BE 44 – L’altra induzione (26.2.2008)

 

Dal quadro sinottico della News precedente vediamo che un elettroscopio si può caricare in tre modi. Tralasciando per il momento il terzo, quello più complicato (perché legato all’elettricità vindice e, si badi, alle sue temporizzazioni), consideriamo i primi due, relativamente più chiari.

Nel primo caso si avvicina una bacchetta di vetro al pomello dell’oscilloscopio senza toccarlo, nel secondo invece si avvicina una bacchetta di resina e si tocca il pomello. Si usa dire allora che nel primo caso si è caricato l’elettroscopio per induzione e temporaneamente, mentre nel secondo caso lo si è caricato permanentemente e per contatto o conduzione.

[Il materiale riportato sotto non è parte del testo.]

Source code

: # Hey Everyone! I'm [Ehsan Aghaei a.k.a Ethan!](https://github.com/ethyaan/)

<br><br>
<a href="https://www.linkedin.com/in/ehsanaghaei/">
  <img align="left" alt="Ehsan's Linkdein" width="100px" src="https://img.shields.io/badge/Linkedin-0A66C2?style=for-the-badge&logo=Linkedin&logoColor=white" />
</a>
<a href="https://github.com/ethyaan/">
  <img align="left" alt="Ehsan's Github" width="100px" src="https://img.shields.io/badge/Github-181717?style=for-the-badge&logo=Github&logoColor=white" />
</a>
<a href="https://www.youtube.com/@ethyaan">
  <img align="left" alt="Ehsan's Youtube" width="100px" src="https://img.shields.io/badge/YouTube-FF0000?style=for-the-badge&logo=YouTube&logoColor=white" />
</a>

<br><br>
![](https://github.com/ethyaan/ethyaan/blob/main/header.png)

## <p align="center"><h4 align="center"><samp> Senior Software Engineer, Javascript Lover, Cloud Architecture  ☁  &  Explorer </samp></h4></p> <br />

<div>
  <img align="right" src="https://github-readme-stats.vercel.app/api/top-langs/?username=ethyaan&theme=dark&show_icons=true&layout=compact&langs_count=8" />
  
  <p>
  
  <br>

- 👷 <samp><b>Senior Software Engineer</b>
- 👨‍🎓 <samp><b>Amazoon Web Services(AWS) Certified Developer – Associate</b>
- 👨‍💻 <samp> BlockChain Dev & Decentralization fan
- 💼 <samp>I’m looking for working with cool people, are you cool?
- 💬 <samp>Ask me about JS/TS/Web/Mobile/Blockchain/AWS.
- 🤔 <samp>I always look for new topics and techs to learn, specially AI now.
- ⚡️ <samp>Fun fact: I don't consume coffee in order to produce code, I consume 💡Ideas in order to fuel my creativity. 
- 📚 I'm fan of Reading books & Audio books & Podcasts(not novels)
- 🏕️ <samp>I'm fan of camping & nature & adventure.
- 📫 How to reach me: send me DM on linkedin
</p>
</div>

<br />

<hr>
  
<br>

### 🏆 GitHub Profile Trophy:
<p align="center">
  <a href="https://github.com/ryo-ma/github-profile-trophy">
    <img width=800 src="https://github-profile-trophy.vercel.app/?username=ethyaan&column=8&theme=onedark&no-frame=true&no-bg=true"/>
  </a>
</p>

Il fatto che nei due casi si sono usate bacchette diverse che danno rispettivamente elettricità vitrea e resinosa è inessenziale ai fini dei fenomeni di carica. L’autore le avrà sicuramente introdotte per completezza didattica, forse senza avere piena coscienza che la spinosa e ancora irrisolta querelle scientifica tra le “teorie” dei due fluidi e del fluido unico, estromessa dal portone ufficiale dalla Scienza, continua a rientrarvi furtivamente dalle finestre. Per evitare inutili e fuorvianti complicazioni noi ci riferiremo, salvo esplicita indicazione del contrario, solo a induttori di vetro (electricity from glass).

La teoria dell’induzione elettrostatica accettata da oltre due secoli (a sinistra) è da rigettare per la sua ambiguità. È ben difficile infatti concepire che il pomello dell’oscilloscopio nell’istante del contatto (a destra) inverta radicalmente, drasticamente, qualitativamente e algebricamente la sua elettricità/polarità.

È molto più verosimile, come sostenuto da Franklin, Beccaria e Melloni, che l’elettricità, sia “indotta” che “condotta”, sia omologa ed equiripartita con quella del corpo induttore (al centro).